(Record excerpts Opens)

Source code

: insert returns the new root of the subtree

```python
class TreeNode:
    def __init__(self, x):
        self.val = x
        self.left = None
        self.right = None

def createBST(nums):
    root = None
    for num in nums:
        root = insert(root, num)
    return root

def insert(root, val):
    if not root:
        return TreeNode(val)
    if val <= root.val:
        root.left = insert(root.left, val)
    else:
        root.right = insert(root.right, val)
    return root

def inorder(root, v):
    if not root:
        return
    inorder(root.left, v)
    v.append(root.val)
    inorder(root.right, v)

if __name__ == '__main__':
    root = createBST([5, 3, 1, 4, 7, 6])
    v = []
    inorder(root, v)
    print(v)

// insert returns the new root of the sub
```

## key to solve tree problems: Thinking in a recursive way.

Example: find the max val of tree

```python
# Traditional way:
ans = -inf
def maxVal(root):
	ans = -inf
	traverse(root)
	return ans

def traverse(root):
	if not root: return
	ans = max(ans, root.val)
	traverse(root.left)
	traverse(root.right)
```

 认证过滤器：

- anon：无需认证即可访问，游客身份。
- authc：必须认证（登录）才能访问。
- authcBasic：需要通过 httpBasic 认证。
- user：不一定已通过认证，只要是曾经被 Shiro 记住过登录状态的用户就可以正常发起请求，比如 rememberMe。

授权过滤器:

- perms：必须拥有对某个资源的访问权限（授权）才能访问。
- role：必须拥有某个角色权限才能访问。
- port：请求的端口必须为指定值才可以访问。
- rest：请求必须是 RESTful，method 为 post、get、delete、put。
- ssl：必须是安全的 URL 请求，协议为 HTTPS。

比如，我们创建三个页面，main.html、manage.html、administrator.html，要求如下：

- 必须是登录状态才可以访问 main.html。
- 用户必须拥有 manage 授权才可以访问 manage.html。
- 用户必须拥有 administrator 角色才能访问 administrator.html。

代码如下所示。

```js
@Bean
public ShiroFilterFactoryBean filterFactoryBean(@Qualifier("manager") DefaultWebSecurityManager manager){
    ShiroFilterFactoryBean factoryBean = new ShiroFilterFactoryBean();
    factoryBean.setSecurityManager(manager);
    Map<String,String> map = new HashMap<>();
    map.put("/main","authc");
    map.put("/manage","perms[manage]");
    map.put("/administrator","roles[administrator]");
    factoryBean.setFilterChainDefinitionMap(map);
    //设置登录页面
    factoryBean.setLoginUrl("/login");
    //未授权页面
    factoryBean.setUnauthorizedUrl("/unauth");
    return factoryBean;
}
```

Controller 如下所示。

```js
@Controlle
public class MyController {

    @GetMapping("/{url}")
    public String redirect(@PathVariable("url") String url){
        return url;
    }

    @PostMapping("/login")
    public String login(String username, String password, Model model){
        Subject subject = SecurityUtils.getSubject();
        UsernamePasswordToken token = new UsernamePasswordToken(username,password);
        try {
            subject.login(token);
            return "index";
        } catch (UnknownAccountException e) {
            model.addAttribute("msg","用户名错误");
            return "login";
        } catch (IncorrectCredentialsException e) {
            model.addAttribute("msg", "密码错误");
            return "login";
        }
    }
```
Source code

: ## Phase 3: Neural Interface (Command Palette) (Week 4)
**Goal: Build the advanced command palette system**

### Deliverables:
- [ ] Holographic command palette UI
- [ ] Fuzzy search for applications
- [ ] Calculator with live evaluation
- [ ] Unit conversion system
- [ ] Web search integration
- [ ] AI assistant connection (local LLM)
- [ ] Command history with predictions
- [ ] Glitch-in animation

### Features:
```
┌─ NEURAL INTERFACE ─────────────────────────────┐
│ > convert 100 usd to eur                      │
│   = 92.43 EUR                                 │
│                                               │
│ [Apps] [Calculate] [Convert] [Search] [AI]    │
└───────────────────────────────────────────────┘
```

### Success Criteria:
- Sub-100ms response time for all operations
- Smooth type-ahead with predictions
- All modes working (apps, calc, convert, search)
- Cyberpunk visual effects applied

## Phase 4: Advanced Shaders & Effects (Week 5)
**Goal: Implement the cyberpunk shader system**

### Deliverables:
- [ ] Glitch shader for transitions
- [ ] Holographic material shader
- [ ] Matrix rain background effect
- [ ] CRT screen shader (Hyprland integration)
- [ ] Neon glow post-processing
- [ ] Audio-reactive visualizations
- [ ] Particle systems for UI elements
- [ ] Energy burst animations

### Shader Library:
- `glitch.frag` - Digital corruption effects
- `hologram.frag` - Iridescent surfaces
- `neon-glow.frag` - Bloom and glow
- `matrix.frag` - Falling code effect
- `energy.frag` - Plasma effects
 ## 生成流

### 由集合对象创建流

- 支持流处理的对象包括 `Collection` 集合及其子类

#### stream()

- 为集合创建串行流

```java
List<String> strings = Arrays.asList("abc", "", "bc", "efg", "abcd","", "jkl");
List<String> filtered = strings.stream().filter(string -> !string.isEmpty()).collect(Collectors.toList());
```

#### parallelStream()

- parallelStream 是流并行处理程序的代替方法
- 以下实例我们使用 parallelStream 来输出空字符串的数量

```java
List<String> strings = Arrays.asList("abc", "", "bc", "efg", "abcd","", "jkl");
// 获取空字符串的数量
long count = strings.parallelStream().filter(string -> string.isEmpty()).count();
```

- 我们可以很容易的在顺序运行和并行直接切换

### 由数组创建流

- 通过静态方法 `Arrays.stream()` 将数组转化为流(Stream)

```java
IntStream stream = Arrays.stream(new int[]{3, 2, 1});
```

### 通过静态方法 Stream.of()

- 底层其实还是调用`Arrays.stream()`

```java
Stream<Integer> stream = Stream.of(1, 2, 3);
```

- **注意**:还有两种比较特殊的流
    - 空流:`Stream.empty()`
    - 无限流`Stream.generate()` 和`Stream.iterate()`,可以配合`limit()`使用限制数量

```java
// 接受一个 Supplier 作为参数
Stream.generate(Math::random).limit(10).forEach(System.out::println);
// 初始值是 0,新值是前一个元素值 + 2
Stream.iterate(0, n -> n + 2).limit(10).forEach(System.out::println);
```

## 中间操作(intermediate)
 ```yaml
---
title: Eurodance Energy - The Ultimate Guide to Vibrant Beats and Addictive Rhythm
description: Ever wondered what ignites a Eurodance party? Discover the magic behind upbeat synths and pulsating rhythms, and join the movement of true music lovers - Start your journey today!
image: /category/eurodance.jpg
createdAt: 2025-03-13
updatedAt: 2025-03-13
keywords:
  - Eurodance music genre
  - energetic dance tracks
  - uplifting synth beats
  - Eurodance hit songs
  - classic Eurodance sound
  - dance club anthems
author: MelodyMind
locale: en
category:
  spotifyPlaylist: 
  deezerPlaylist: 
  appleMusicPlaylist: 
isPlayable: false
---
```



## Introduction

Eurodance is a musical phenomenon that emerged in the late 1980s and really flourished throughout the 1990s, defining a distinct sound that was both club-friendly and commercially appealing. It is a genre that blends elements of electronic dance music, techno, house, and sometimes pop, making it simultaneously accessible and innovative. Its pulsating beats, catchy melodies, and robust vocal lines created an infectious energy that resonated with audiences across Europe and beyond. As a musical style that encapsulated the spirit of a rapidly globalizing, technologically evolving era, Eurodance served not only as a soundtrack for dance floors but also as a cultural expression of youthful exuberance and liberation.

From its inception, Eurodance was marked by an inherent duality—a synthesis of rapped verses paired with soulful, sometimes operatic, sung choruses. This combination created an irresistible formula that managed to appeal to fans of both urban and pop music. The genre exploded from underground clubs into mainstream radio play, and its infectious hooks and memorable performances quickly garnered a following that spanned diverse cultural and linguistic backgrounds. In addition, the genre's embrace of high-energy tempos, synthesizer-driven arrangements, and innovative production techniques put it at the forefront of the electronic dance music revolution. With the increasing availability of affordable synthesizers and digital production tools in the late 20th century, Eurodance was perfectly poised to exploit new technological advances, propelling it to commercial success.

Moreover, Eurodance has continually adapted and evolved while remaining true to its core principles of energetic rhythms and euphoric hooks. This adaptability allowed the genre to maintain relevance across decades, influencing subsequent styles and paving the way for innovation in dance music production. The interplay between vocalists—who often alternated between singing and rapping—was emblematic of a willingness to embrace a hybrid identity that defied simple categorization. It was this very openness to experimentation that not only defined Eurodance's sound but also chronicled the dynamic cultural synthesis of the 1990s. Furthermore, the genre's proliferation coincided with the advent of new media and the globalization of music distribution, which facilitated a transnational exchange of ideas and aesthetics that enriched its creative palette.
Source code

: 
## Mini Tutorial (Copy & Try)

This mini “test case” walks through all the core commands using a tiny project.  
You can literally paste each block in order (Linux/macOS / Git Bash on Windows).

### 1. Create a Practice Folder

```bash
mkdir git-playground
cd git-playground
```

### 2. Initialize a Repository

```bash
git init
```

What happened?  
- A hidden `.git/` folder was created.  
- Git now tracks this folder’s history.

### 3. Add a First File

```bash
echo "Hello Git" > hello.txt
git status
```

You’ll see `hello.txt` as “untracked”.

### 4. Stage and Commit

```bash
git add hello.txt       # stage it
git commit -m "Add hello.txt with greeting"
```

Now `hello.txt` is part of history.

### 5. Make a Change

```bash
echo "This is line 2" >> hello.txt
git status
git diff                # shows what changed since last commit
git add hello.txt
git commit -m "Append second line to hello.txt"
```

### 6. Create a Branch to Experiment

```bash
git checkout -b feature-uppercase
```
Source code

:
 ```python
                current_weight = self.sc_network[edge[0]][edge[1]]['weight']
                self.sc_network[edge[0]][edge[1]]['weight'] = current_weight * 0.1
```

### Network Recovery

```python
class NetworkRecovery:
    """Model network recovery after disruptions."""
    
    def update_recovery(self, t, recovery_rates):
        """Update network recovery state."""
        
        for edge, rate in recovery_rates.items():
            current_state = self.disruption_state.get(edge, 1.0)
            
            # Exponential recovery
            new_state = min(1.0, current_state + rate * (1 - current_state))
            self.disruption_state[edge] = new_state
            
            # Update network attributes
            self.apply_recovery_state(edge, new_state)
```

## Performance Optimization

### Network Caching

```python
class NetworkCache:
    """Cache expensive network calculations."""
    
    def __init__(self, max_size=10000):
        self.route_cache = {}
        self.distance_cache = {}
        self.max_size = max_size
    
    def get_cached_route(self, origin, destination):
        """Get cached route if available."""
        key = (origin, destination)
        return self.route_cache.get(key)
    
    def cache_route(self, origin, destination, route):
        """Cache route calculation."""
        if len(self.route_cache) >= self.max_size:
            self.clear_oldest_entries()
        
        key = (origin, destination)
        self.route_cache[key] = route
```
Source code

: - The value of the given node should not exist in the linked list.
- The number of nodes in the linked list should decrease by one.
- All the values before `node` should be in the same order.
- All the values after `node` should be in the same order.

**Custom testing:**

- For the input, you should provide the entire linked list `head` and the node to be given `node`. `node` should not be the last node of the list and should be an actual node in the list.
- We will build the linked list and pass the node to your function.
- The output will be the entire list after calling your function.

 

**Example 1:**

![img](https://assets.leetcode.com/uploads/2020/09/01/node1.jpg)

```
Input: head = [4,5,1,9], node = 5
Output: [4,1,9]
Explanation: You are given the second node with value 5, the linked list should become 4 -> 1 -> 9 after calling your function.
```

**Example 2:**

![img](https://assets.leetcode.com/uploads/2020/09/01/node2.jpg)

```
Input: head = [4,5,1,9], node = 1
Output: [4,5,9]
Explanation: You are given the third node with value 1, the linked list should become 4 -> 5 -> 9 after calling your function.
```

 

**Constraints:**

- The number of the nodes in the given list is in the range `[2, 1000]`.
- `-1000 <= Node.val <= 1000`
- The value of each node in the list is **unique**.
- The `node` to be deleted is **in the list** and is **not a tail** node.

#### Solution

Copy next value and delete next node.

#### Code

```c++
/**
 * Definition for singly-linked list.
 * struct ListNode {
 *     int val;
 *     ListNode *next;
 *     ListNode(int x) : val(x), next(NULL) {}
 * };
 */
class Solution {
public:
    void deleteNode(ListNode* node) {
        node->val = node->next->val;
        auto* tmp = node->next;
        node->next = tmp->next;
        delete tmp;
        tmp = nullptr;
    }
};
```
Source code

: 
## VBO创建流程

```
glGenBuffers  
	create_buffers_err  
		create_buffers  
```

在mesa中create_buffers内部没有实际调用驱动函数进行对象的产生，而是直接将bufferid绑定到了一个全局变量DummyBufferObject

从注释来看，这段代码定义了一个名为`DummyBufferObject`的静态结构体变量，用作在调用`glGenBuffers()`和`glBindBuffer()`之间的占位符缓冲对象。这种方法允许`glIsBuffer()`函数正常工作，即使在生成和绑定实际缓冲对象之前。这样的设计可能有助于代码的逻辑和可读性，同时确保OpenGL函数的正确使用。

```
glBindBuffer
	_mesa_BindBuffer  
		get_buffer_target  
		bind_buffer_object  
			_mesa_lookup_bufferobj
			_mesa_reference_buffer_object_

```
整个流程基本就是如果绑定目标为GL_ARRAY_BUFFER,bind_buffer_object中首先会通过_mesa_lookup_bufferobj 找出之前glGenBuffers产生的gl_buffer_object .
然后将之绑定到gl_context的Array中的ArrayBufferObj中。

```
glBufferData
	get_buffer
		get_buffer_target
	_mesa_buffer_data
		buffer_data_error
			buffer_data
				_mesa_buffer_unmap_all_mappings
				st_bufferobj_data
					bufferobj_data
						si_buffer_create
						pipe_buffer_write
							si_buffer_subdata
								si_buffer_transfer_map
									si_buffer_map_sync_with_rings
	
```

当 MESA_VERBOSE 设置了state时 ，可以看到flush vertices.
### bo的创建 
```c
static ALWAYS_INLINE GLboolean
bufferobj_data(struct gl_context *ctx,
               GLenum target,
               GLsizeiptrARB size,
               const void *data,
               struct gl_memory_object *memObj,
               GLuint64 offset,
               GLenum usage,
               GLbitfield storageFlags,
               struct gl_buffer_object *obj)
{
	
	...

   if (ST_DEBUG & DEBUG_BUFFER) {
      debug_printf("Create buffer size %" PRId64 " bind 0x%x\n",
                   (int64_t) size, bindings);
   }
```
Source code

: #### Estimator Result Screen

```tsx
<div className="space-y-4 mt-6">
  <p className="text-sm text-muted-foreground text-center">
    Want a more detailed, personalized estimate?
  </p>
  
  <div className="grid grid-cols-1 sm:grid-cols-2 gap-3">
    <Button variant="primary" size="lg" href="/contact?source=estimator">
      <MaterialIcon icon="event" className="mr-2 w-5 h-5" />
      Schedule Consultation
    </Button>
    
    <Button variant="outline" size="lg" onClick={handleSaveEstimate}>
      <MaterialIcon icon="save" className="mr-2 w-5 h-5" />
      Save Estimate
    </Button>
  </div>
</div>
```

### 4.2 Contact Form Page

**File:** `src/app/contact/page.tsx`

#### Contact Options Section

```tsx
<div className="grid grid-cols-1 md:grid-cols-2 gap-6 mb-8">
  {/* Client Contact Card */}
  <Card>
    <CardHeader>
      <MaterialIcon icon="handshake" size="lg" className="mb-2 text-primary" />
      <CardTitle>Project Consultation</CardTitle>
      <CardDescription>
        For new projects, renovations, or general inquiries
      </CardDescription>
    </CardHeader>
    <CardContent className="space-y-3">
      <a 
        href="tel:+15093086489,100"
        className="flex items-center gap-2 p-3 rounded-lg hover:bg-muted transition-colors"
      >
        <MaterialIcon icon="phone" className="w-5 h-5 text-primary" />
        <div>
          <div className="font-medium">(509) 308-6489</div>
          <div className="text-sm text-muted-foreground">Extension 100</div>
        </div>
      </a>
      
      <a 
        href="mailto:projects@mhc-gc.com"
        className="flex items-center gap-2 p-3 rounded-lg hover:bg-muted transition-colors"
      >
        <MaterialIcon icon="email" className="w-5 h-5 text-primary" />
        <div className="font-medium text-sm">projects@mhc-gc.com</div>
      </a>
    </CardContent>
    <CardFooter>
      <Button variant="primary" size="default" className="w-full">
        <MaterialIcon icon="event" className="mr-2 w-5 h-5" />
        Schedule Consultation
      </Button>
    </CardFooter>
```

(Record excerpts Closes)

**Exercise details**
Each line with the word "font" in the records above belongs in the result; copy all of them.

**Finished exercise**
          <div className="font-medium">(509) 308-6489</div>
        <div className="font-medium text-sm">projects@mhc-gc.com</div>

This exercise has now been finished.